Work order: Render the listing below as a two-column Markdown table headed Row and Text, giving each nonblank line its own numbered row. Omit the picture lines from the table.

Data extract:
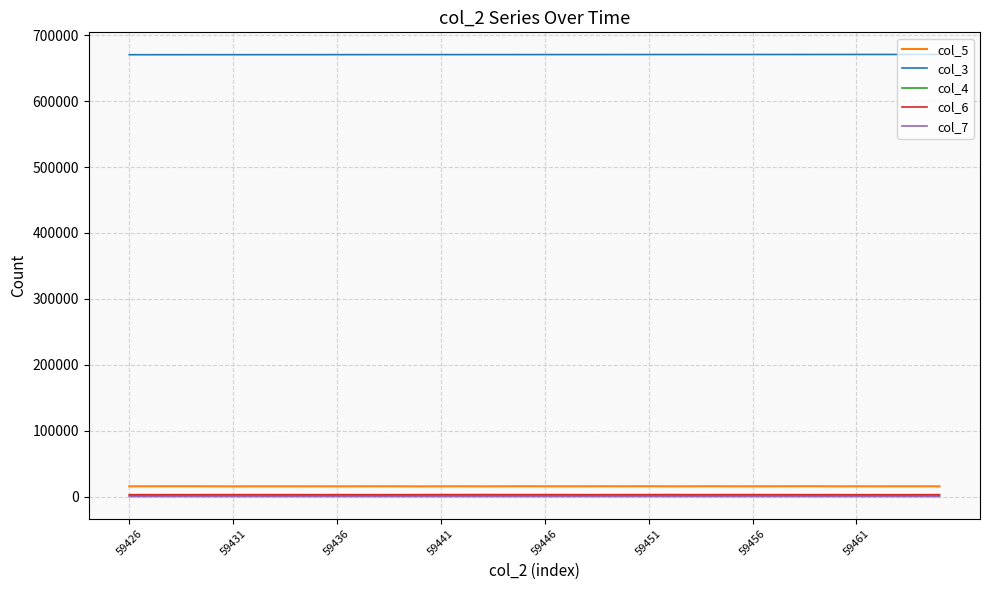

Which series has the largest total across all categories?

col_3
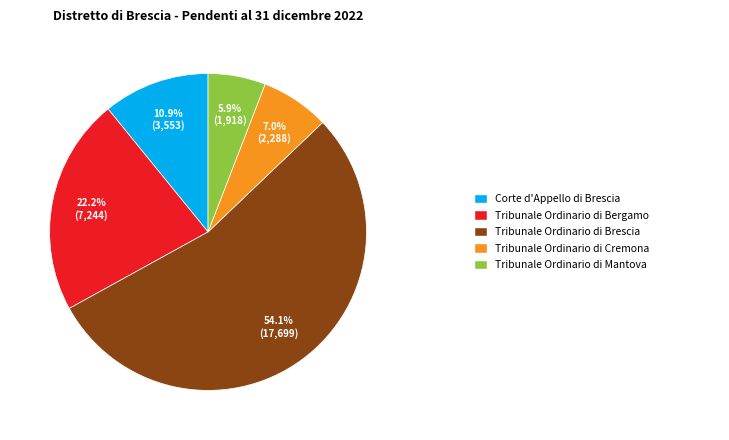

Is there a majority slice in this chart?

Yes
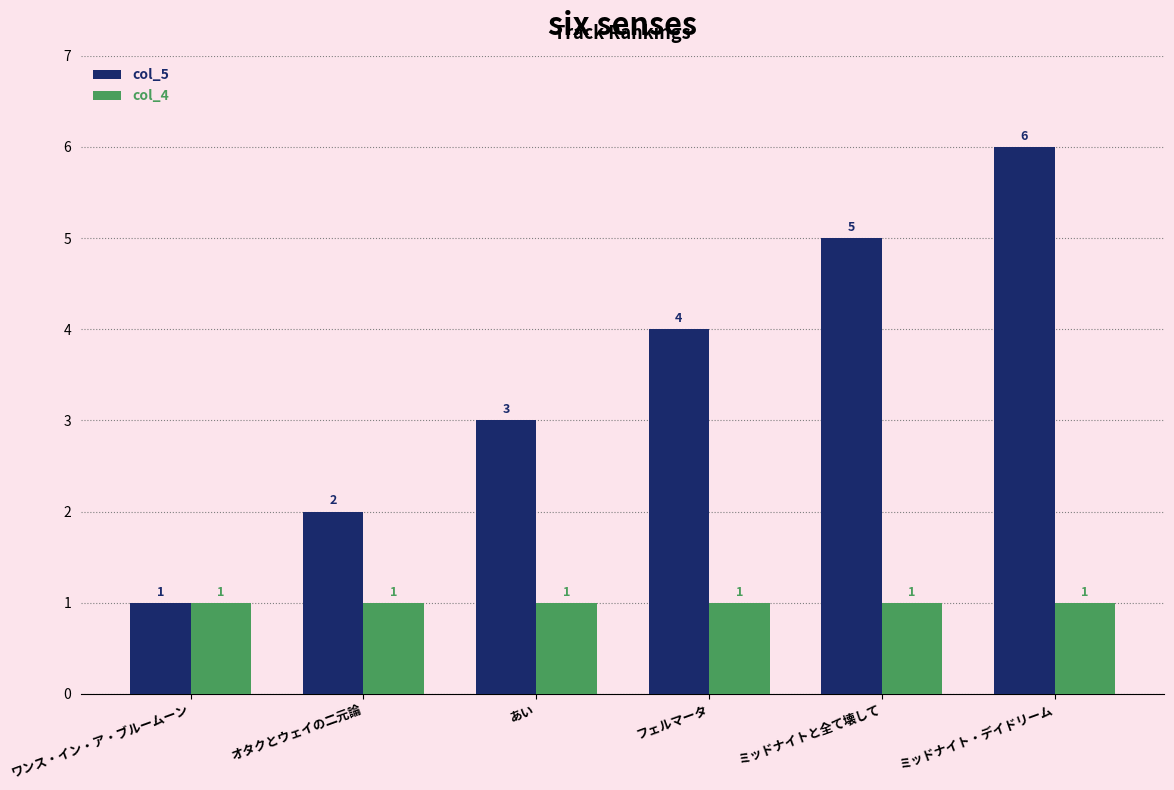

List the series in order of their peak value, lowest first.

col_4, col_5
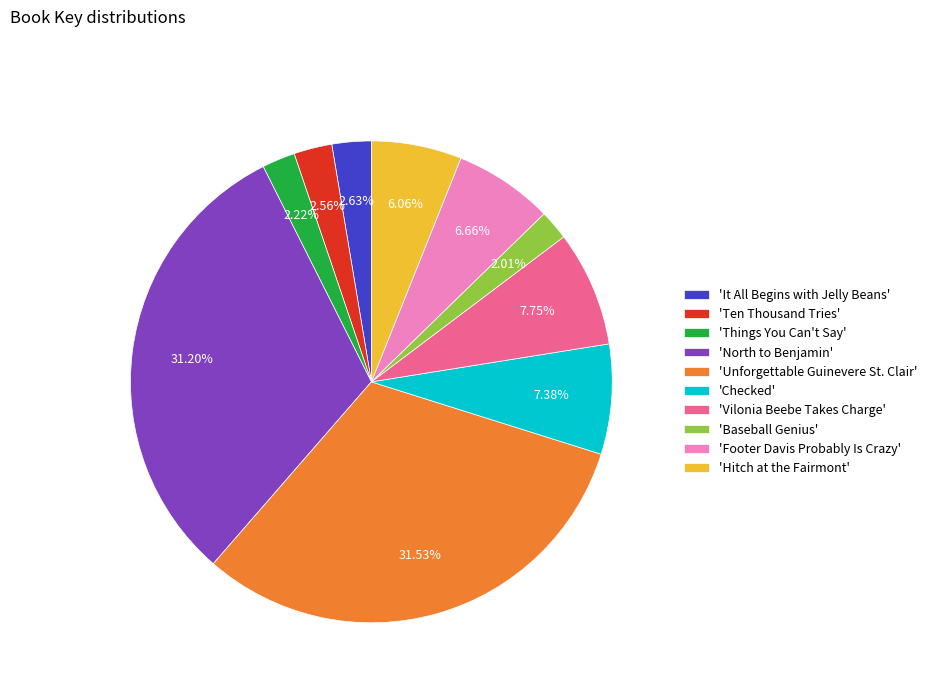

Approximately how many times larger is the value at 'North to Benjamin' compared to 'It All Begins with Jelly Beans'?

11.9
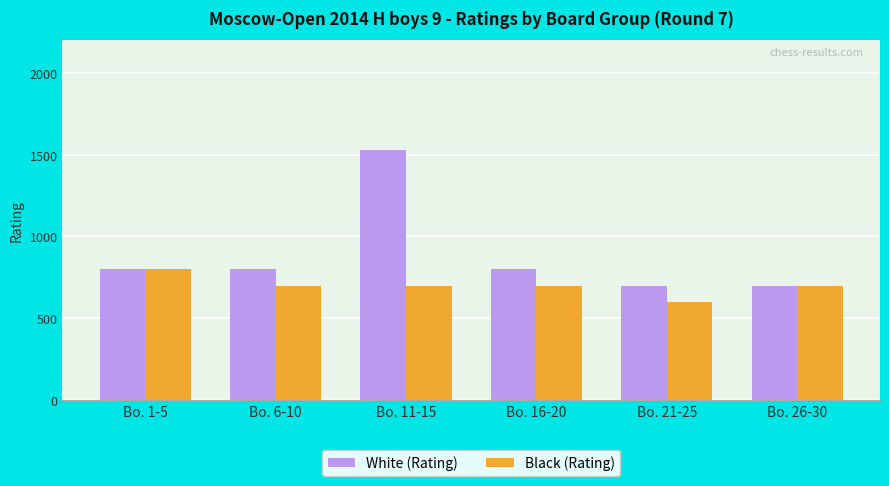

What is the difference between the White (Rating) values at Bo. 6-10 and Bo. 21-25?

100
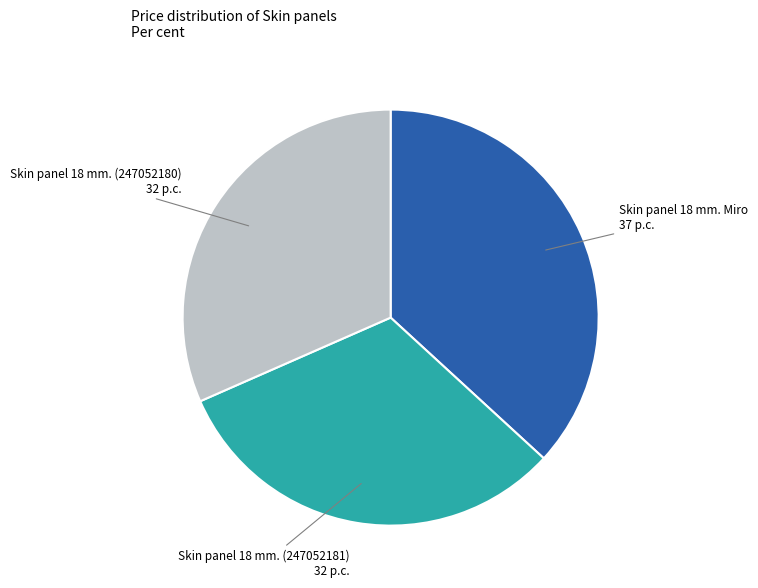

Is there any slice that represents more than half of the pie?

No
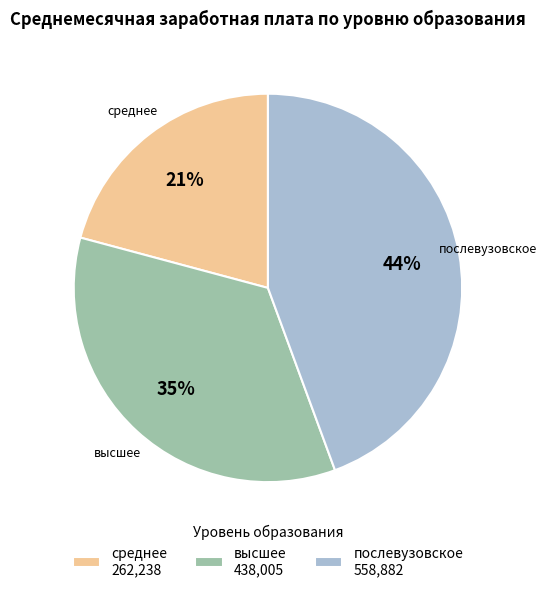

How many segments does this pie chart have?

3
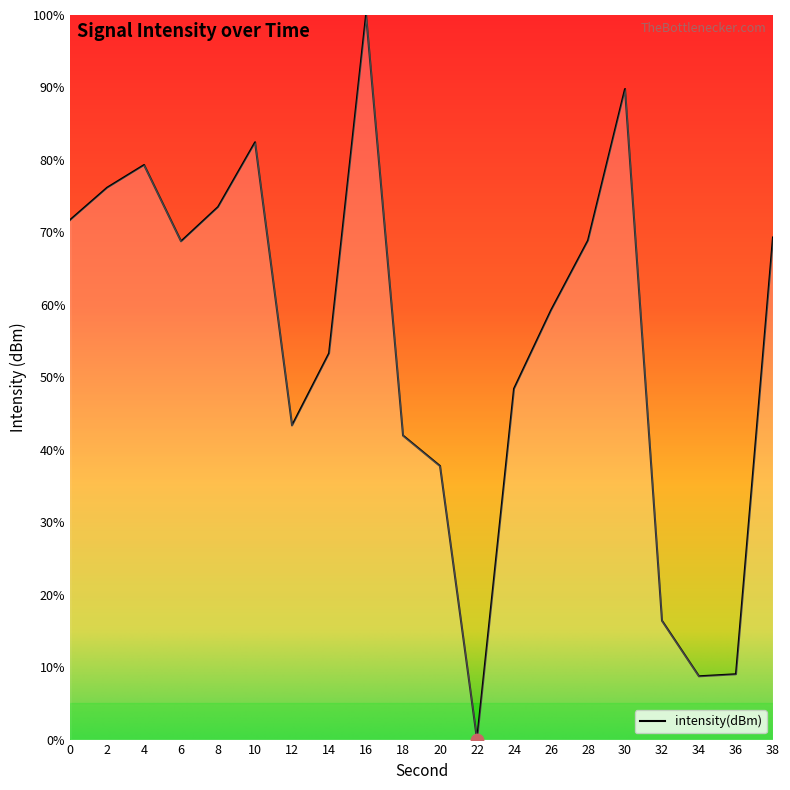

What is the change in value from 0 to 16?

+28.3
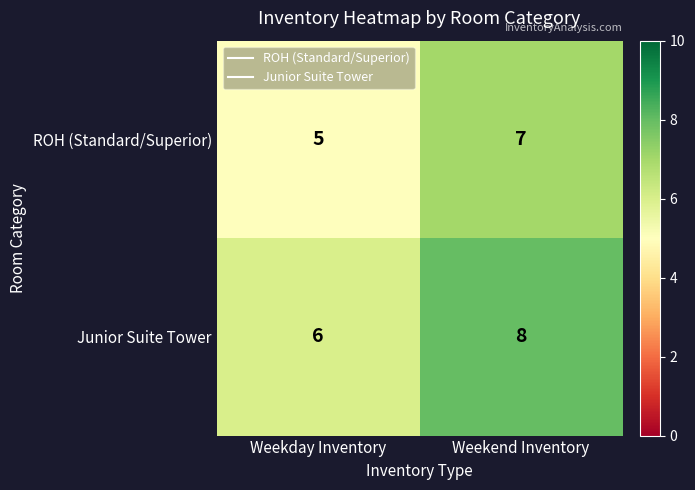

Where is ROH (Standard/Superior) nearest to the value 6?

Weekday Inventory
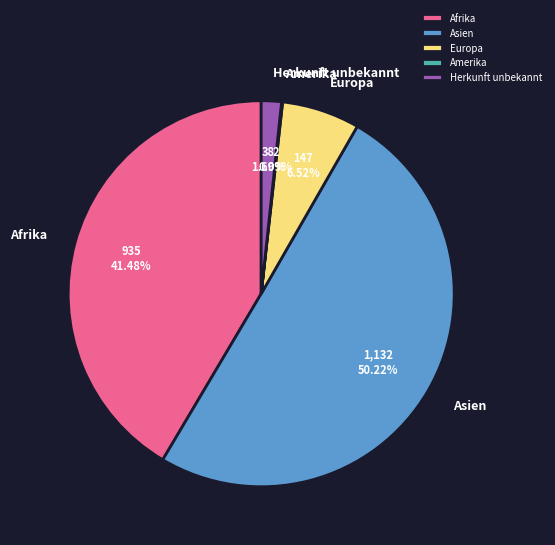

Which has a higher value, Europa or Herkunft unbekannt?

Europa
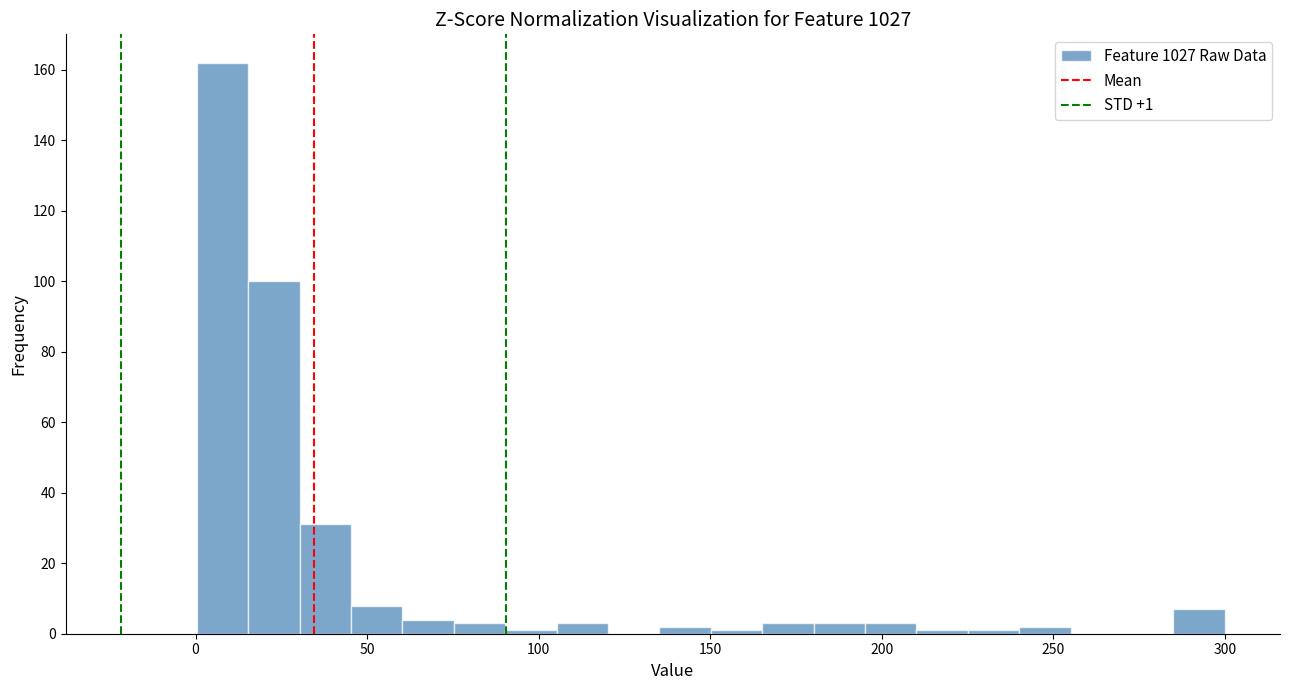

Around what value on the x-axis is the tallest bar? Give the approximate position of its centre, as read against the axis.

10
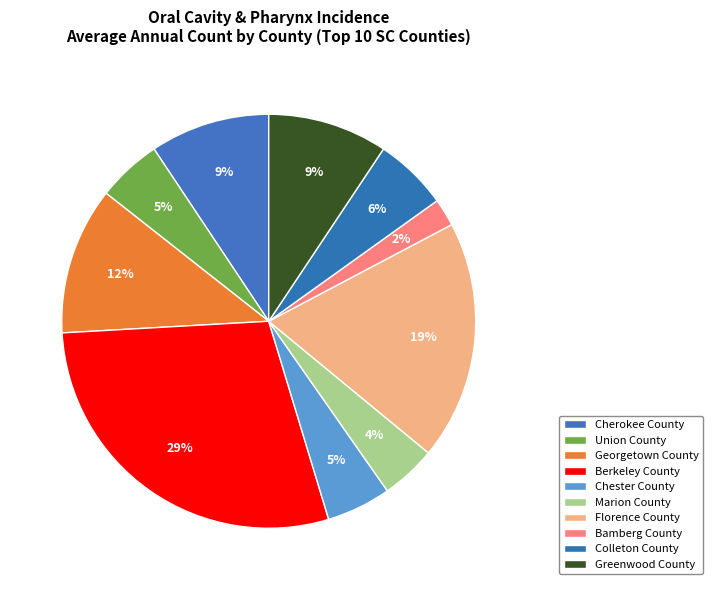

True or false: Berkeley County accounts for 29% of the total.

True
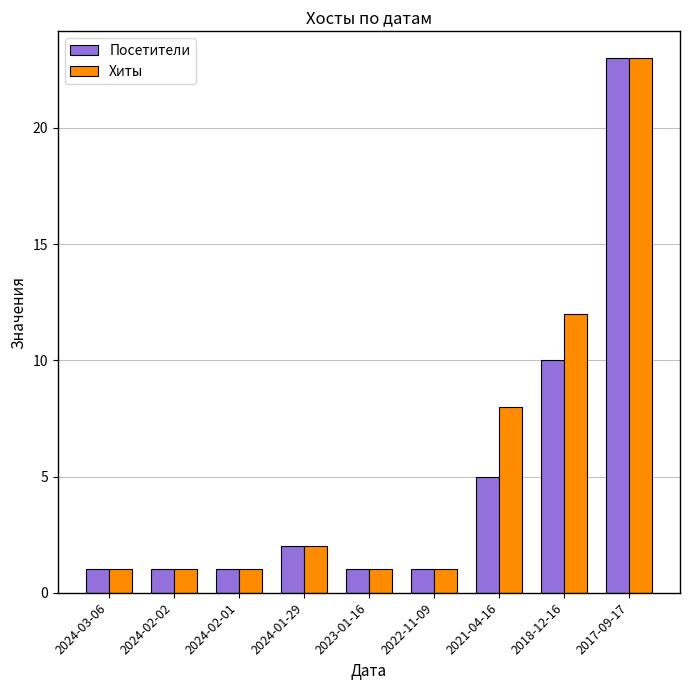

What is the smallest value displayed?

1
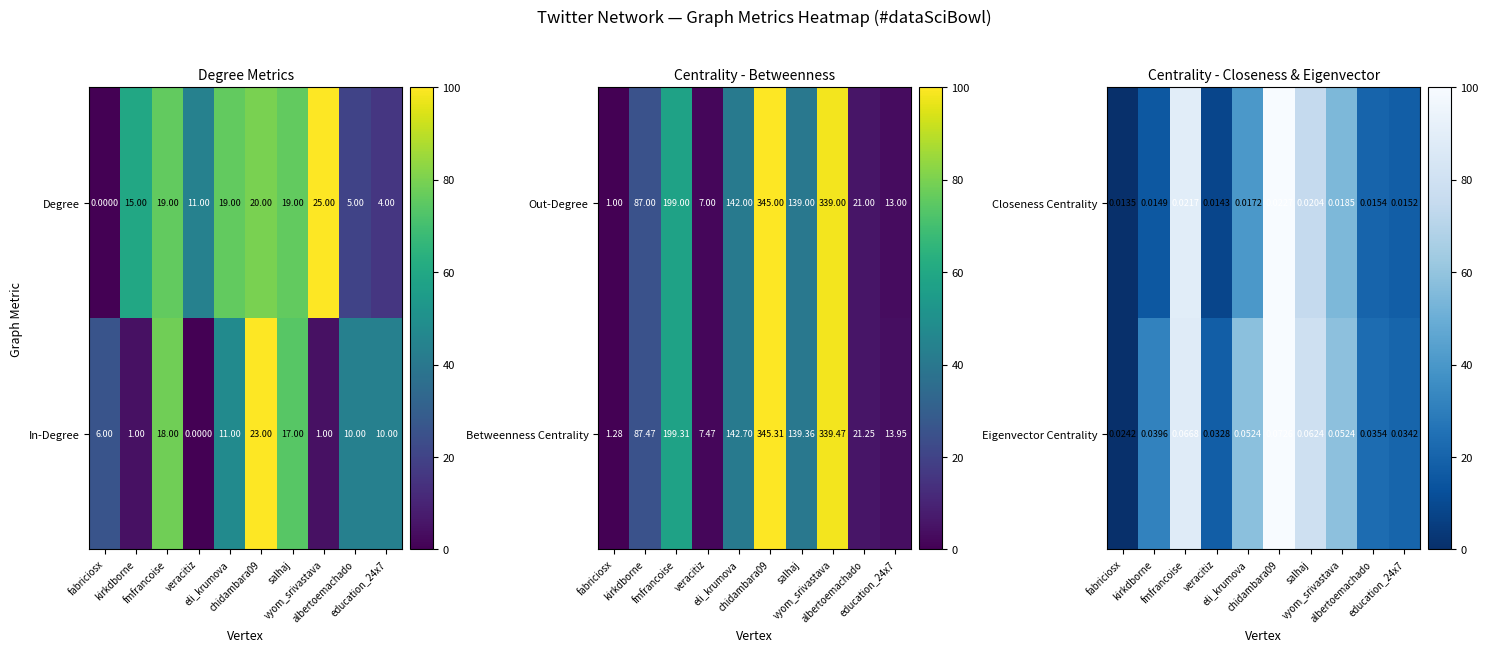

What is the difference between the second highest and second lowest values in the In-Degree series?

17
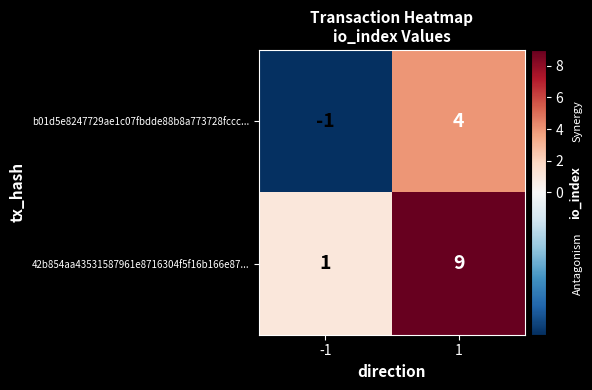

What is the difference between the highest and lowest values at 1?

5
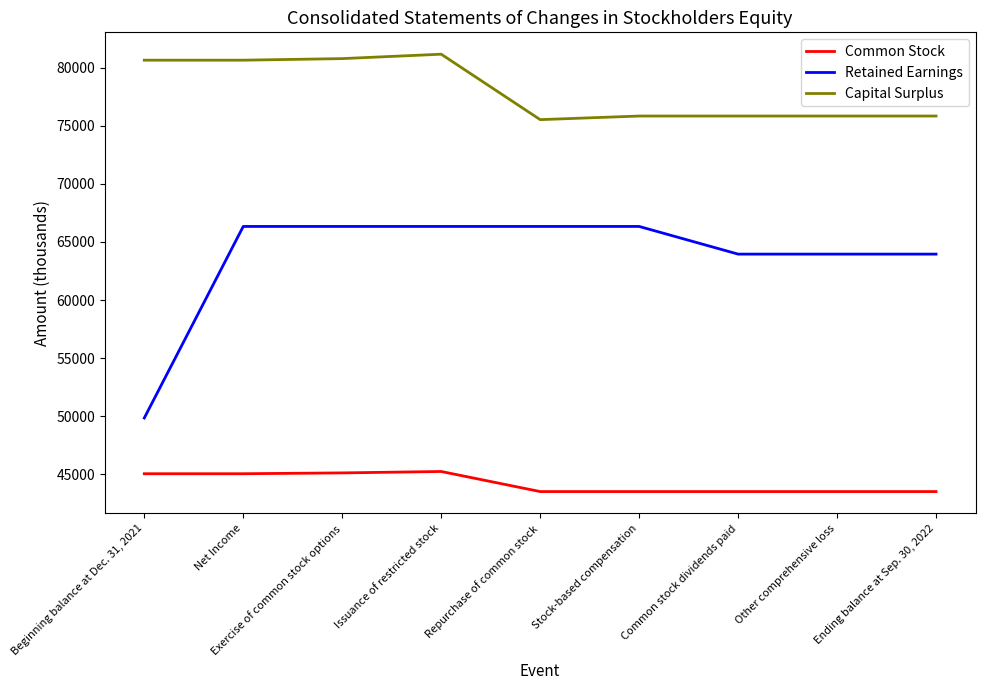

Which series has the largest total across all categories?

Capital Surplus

Written answer:
| Row | Text |
|---|---|
| 1 | Which series has the largest total across all categories? |
| 2 | col_3 |
| 3 | Is there a majority slice in this chart? |
| 4 | Yes |
| 5 | List the series in order of their peak value, lowest first. |
| 6 | col_4, col_5 |
| 7 | Approximately how many times larger is the value at 'North to Benjamin' compared to 'It All Begins with Jelly Beans'? |
| 8 | 11.9 |
| 9 | What is the difference between the White (Rating) values at Bo. 6-10 and Bo. 21-25? |
| 10 | 100 |
| 11 | Is there any slice that represents more than half of the pie? |
| 12 | No |
| 13 | How many segments does this pie chart have? |
| 14 | 3 |
| 15 | What is the change in value from 0 to 16? |
| 16 | +28.3 |
| 17 | Where is ROH (Standard/Superior) nearest to the value 6? |
| 18 | Weekday Inventory |
| 19 | Which has a higher value, Europa or Herkunft unbekannt? |
| 20 | Europa |
| 21 | Around what value on the x-axis is the tallest bar? Give the approximate position of its centre, as read against the axis. |
| 22 | 10 |
| 23 | True or false: Berkeley County accounts for 29% of the total. |
| 24 | True |
| 25 | What is the smallest value displayed? |
| 26 | 1 |
| 27 | What is the difference between the second highest and second lowest values in the In-Degree series? |
| 28 | 17 |
| 29 | What is the difference between the highest and lowest values at 1? |
| 30 | 5 |
| 31 | Which series has the largest total across all categories? |
| 32 | Capital Surplus |